For Christians, Free Will is at the heart of the religion; and indeed, when (as has quite often happened) Christians neglect the matter of Free Will then the whole nature and practice of the religion gravitates into something quite un-Christian.

Indeed, when Free Will is taken out of Christianity, we get something approximating to Islam - in which obedience to God's will becomes the central virtue.

Nonetheless, taking Free Will seriously (as I think we must) takes us to places a long way from mainstream Christianity

1. Free Will is about thinking, not about actions. (Necessary to avoid incoherence.) Free Will is not all of thinking, not even most of thinking: Free Will is one kind, and the most fundamental kind, of thinking.

2. Free Will needs to be considered an uncaused cause - that is, the thinking of Free Will cannot be explained in terms of being a consequence of anything else. So we should not try to do so.

3. This means that the thinking of Free Will can be observed only after it has emerged. We cannot, and never could, perceive what is going-on in Free Will: Free Will emerges from a black box. We might observe it as it emerges from the black box, but could never see it being formed. 

4. And when I say 'we' could not perceive or observe the workings or causes of Free Will - I also mean our-real-selves cannot do this. The (obvious) reason being that Free Will emerges-from our real-selves. So we-our-selves are in the position of observing thoughts as they emerge from our-selves - we can do so only after they have separated from ourselves.

5. What applies to our-selves also applies to God. God cannot, does not, perceive and know what is going-on where the thinking of Free Will comes-from. God cannot see-into our real selves; cannot analyse of Free Will: nothing can.

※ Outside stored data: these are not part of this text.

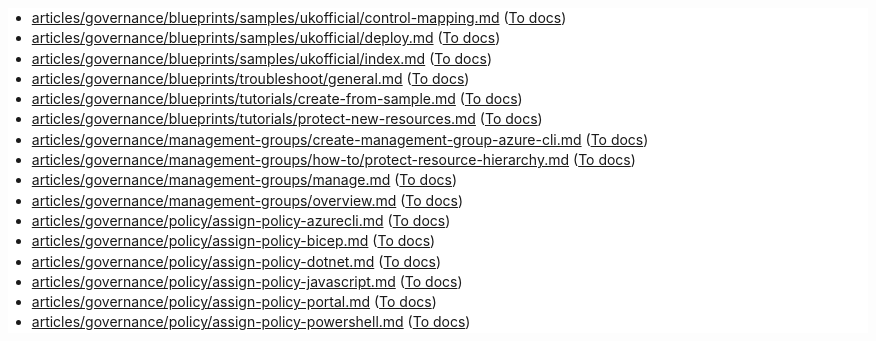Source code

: - [articles/governance/blueprints/samples/ukofficial/control-mapping.md](https://github.com/MicrosoftDocs/azure-docs/compare/ed331b7..07dedca#diff-4a824a8529c14a22decff529b5fc38fb48ebacb7f7c6b6b636b7cc6127797a7b) ([To docs](https://docs.microsoft.com/en-us/azure/governance/blueprints/samples/ukofficial/control-mapping?WT.mc_id=AZ-MVP-5003408))
- [articles/governance/blueprints/samples/ukofficial/deploy.md](https://github.com/MicrosoftDocs/azure-docs/compare/ed331b7..07dedca#diff-efc41c63e5ef76f64d9d1dc41cd2b1ea2071feb6fd3439ce7ec69a77a65a2a63) ([To docs](https://docs.microsoft.com/en-us/azure/governance/blueprints/samples/ukofficial/deploy?WT.mc_id=AZ-MVP-5003408))
- [articles/governance/blueprints/samples/ukofficial/index.md](https://github.com/MicrosoftDocs/azure-docs/compare/ed331b7..07dedca#diff-3187b9f0d2c5245a4f3bae75783132d1d93a4e8ee8354937901c1c249c49c59c) ([To docs](https://docs.microsoft.com/en-us/azure/governance/blueprints/samples/ukofficial/index?WT.mc_id=AZ-MVP-5003408))
- [articles/governance/blueprints/troubleshoot/general.md](https://github.com/MicrosoftDocs/azure-docs/compare/ed331b7..07dedca#diff-3b8ece676a25d76fdc1bbf4c9525dbc7e86b3d04d9036a2a130c360faa57cb02) ([To docs](https://docs.microsoft.com/en-us/azure/governance/blueprints/troubleshoot/general?WT.mc_id=AZ-MVP-5003408))
- [articles/governance/blueprints/tutorials/create-from-sample.md](https://github.com/MicrosoftDocs/azure-docs/compare/ed331b7..07dedca#diff-299cecf143227a5f03fbaf8e3e6dc7ee5823e1f3a1e03159e0a69a1278f60cc4) ([To docs](https://docs.microsoft.com/en-us/azure/governance/blueprints/tutorials/create-from-sample?WT.mc_id=AZ-MVP-5003408))
- [articles/governance/blueprints/tutorials/protect-new-resources.md](https://github.com/MicrosoftDocs/azure-docs/compare/ed331b7..07dedca#diff-fb3d33d5a7fa1412ca92b3ef3bdde68c678af2d53e408e89f7fe62425245926d) ([To docs](https://docs.microsoft.com/en-us/azure/governance/blueprints/tutorials/protect-new-resources?WT.mc_id=AZ-MVP-5003408))
- [articles/governance/management-groups/create-management-group-azure-cli.md](https://github.com/MicrosoftDocs/azure-docs/compare/ed331b7..07dedca#diff-8019717dfa677926e687222b1ef317fbb7bc4e8b073497aa3880f0ca049b6757) ([To docs](https://docs.microsoft.com/en-us/azure/governance/management-groups/create-management-group-azure-cli?WT.mc_id=AZ-MVP-5003408))
- [articles/governance/management-groups/how-to/protect-resource-hierarchy.md](https://github.com/MicrosoftDocs/azure-docs/compare/ed331b7..07dedca#diff-eb2b7ad2282f70c937df7fd2c6fa80e88cec7e7280c35b4bd2c9d824b4c08c2e) ([To docs](https://docs.microsoft.com/en-us/azure/governance/management-groups/how-to/protect-resource-hierarchy?WT.mc_id=AZ-MVP-5003408))
- [articles/governance/management-groups/manage.md](https://github.com/MicrosoftDocs/azure-docs/compare/ed331b7..07dedca#diff-b157fbf2cc286b1f4ce4b60ebf2a3841245ad1a53cfa51e5b7455224f73c69f4) ([To docs](https://docs.microsoft.com/en-us/azure/governance/management-groups/manage?WT.mc_id=AZ-MVP-5003408))
- [articles/governance/management-groups/overview.md](https://github.com/MicrosoftDocs/azure-docs/compare/ed331b7..07dedca#diff-407b75f35b1989f7011420cb256010e7b3ce2b2eac4f58a19a75140504b477b1) ([To docs](https://docs.microsoft.com/en-us/azure/governance/management-groups/overview?WT.mc_id=AZ-MVP-5003408))
- [articles/governance/policy/assign-policy-azurecli.md](https://github.com/MicrosoftDocs/azure-docs/compare/ed331b7..07dedca#diff-d45a17f84a9ef8b7132c9437409c9aa925fd50e6d1aca8a06a3c502436c804bf) ([To docs](https://docs.microsoft.com/en-us/azure/governance/policy/assign-policy-azurecli?WT.mc_id=AZ-MVP-5003408))
- [articles/governance/policy/assign-policy-bicep.md](https://github.com/MicrosoftDocs/azure-docs/compare/ed331b7..07dedca#diff-7151c7346c22e31032eb8ed577397ad9a4918346f06e0b12feae4447769743bd) ([To docs](https://docs.microsoft.com/en-us/azure/governance/policy/assign-policy-bicep?WT.mc_id=AZ-MVP-5003408))
- [articles/governance/policy/assign-policy-dotnet.md](https://github.com/MicrosoftDocs/azure-docs/compare/ed331b7..07dedca#diff-e16f557f22c92a07895eef07ba9881a19b2bb1287e7d7dde70d1e5f6ede6f783) ([To docs](https://docs.microsoft.com/en-us/azure/governance/policy/assign-policy-dotnet?WT.mc_id=AZ-MVP-5003408))
- [articles/governance/policy/assign-policy-javascript.md](https://github.com/MicrosoftDocs/azure-docs/compare/ed331b7..07dedca#diff-42d967d65c7bbb4d5458e71e1b865f4a8807111cd5300004ac3f399fe7899e33) ([To docs](https://docs.microsoft.com/en-us/azure/governance/policy/assign-policy-javascript?WT.mc_id=AZ-MVP-5003408))
- [articles/governance/policy/assign-policy-portal.md](https://github.com/MicrosoftDocs/azure-docs/compare/ed331b7..07dedca#diff-fd449f79ea175f84480e2dd2d783b6d80489f2268e1bcfa97ee1f0e920bda07f) ([To docs](https://docs.microsoft.com/en-us/azure/governance/policy/assign-policy-portal?WT.mc_id=AZ-MVP-5003408))
- [articles/governance/policy/assign-policy-powershell.md](https://github.com/MicrosoftDocs/azure-docs/compare/ed331b7..07dedca#diff-c75e2c23268b61ac4d591a4d76e85ae28ad8da2cb849272525420ffb5cba3840) ([To docs](https://docs.microsoft.com/en-us/azure/governance/policy/assign-policy-powershell?WT.mc_id=AZ-MVP-5003408))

6. The 'workings' of Free Will are opaque, even to the creator - the reason is that God did not create that-which from-which Free Will emerges. That entity from-which Free Will (our real-selves) emerges is prior to creation.

7. God's creation works-around this; but Free Will is not a regrettable constraint. Creation is about bringing the Free Will of personal agents into voluntary, loving harmony and further creativity.

Note: What I have done above to is make a metaphysical assumption that Free Will is really-real and really-free (because implied and entailed by Christianity); and to reason from that assumption.